__WHAT TO PRODUCE__
Convert the lines from the one containing "13u tot 17u" up to and including the one containing "verzendopties bij het afrekenen." into a JSON list of strings, one string per line, leaving out any blank lines.

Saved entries
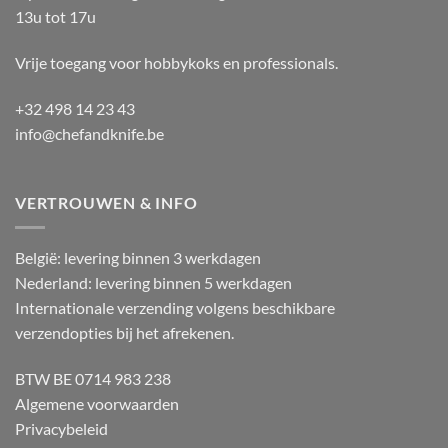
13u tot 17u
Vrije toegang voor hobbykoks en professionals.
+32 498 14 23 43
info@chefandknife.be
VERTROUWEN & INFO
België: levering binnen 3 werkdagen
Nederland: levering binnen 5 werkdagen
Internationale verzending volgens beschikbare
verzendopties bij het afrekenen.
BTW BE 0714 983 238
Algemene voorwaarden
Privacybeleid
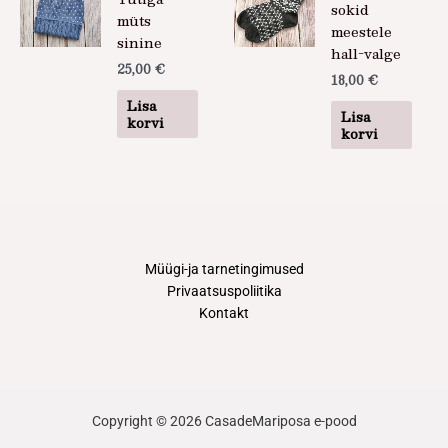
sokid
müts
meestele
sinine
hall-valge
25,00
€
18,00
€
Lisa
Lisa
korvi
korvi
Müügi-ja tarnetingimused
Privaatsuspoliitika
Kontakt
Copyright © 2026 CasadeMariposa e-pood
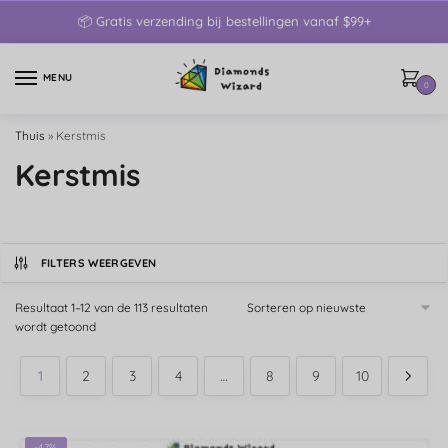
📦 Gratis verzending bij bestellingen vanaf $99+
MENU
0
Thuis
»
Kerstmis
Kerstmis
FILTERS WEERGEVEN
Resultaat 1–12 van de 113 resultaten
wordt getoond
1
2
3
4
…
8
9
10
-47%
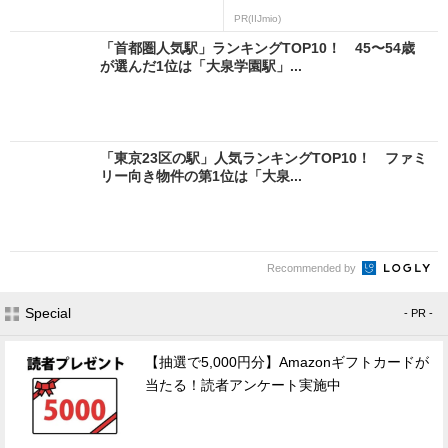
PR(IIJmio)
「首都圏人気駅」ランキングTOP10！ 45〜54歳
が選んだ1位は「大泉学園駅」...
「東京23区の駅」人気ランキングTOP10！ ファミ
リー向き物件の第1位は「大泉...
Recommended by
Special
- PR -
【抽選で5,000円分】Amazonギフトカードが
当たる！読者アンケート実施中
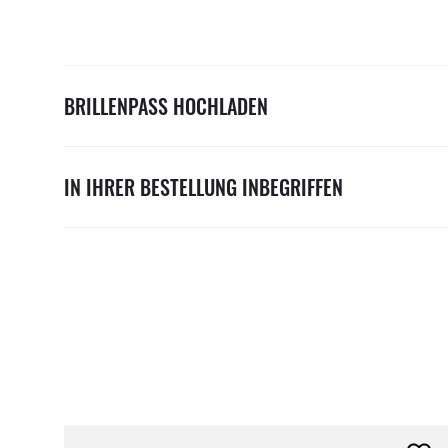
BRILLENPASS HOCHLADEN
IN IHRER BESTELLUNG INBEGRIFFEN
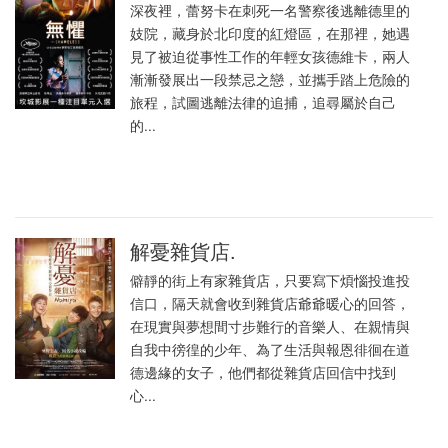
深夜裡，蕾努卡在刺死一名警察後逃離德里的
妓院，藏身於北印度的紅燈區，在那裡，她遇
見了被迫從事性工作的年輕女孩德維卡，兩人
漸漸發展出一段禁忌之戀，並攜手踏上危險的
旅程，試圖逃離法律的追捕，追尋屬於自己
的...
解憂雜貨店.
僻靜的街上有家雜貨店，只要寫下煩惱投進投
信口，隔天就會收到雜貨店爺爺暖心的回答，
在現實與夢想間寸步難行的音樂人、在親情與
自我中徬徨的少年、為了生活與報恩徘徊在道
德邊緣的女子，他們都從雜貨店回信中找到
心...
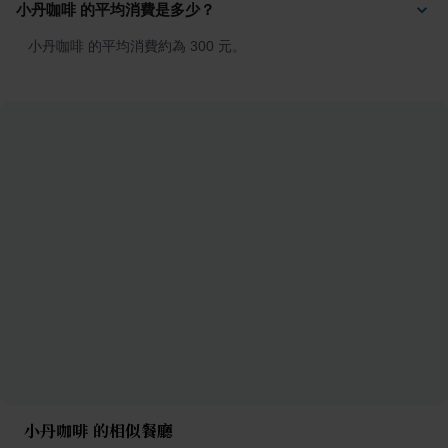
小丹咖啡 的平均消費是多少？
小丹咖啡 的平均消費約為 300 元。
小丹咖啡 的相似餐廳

...

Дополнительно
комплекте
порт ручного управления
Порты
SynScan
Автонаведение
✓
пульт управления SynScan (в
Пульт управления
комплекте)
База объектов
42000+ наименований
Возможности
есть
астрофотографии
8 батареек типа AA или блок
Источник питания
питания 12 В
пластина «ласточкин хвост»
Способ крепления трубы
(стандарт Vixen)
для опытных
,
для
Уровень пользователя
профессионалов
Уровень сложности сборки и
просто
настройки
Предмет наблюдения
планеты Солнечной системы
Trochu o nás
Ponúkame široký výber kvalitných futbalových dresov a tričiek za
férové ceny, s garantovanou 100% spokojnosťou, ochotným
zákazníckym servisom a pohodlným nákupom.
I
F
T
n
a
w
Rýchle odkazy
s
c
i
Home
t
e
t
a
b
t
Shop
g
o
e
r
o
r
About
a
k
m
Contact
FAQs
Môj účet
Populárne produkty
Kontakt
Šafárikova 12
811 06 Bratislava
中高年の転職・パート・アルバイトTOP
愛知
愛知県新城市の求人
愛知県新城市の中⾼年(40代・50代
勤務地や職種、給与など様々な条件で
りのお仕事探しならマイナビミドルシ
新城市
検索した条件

__EXERCISE ANSWER__
[
  "13u tot 17u",
  "Vrije toegang voor hobbykoks en professionals.",
  "+32 498 14 23 43",
  "info@chefandknife.be",
  "VERTROUWEN & INFO",
  "België: levering binnen 3 werkdagen",
  "Nederland: levering binnen 5 werkdagen",
  "Internationale verzending volgens beschikbare",
  "verzendopties bij het afrekenen."
]